Featured Letter: Preserve our (flawed) history

The United Methodist Church building in Southold, built in 1794, went on the market last year. (Credit: Barbaraellen Koch, file)
The United Methodist Church building in Southold, built in 1794, went on the market last year. (Credit: Barbaraellen Koch, file)

To the editor:

Hooray for Leslie Weisman, chair of the Southold Town Board of Zoning, for attempting to protect our historic churches. I never drive by the Methodist church in Cutchogue without reflecting on its exquisite proportions. I feel equally passionate over the town’s other houses of worship, especially the Presbyterian churches in Southold and Mattituck; big, bold Ostrabrama; Our Lady of Good Counsel, which looks more like an Anglican church in the Cotswolds than anything Roman Catholic. And what about poor dilapidated Sacred Heart in Cutchogue? Can we please save that gem of a wood pile, too, which I affectionately refer to as Our Lady of Carmel (California)?

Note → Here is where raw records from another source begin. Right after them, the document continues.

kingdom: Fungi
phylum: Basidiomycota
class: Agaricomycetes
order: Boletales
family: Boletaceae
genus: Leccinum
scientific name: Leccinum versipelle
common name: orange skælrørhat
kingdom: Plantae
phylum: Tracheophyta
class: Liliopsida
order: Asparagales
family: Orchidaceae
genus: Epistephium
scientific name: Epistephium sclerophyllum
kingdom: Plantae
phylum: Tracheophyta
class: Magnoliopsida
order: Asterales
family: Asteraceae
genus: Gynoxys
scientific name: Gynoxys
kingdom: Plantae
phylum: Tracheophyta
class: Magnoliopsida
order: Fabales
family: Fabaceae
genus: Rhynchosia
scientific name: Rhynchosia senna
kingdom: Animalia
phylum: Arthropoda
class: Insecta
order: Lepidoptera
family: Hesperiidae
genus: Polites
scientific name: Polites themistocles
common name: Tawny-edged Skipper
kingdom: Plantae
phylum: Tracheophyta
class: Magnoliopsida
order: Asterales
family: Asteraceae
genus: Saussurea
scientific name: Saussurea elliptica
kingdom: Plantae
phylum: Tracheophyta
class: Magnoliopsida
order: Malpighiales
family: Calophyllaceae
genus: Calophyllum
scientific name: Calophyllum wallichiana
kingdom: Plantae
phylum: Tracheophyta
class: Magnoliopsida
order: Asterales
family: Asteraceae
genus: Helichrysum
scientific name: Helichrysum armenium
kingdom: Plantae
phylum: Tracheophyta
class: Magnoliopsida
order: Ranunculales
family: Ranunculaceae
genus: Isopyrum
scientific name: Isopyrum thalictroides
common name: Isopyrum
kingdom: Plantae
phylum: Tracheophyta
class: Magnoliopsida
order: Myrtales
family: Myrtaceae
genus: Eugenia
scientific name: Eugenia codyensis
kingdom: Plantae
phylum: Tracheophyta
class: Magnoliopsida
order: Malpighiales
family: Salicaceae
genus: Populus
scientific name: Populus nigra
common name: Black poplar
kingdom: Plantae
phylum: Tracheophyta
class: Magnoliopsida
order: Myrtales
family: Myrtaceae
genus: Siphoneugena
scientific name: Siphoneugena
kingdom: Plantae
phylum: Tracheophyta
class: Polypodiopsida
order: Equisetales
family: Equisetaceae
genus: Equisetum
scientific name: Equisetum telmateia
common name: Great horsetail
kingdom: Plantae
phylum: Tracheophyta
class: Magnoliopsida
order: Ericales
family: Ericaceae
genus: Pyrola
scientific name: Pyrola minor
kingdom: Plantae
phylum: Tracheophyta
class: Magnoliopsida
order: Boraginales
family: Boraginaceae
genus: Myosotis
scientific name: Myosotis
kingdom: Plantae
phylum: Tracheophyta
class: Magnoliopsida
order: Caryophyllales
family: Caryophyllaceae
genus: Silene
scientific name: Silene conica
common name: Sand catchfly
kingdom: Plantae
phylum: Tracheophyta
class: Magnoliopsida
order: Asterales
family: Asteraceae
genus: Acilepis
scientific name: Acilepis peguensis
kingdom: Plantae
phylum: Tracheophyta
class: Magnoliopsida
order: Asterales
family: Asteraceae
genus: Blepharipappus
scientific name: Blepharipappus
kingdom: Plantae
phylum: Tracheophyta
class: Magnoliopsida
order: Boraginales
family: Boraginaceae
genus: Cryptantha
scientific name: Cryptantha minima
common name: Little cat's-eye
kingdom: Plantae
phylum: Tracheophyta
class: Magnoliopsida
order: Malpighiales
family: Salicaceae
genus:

As for getting to know Jack McGreevy better — great, but he’s still an ideologue who uses religion to justify his bigotry. Let’s be honest, the early churches of Southold were once filled with intolerant and self-righteous Puritans, while those sympathetic to slavery also prayed together some 200 years later. The architectural glory of our churches is a legacy of a spiritual quest that transcends small-minded thinking. On the other hand, people like Mr. McGreevy are the reason I stopped attending church 50 years ago. I feel like I’ve known him all my life.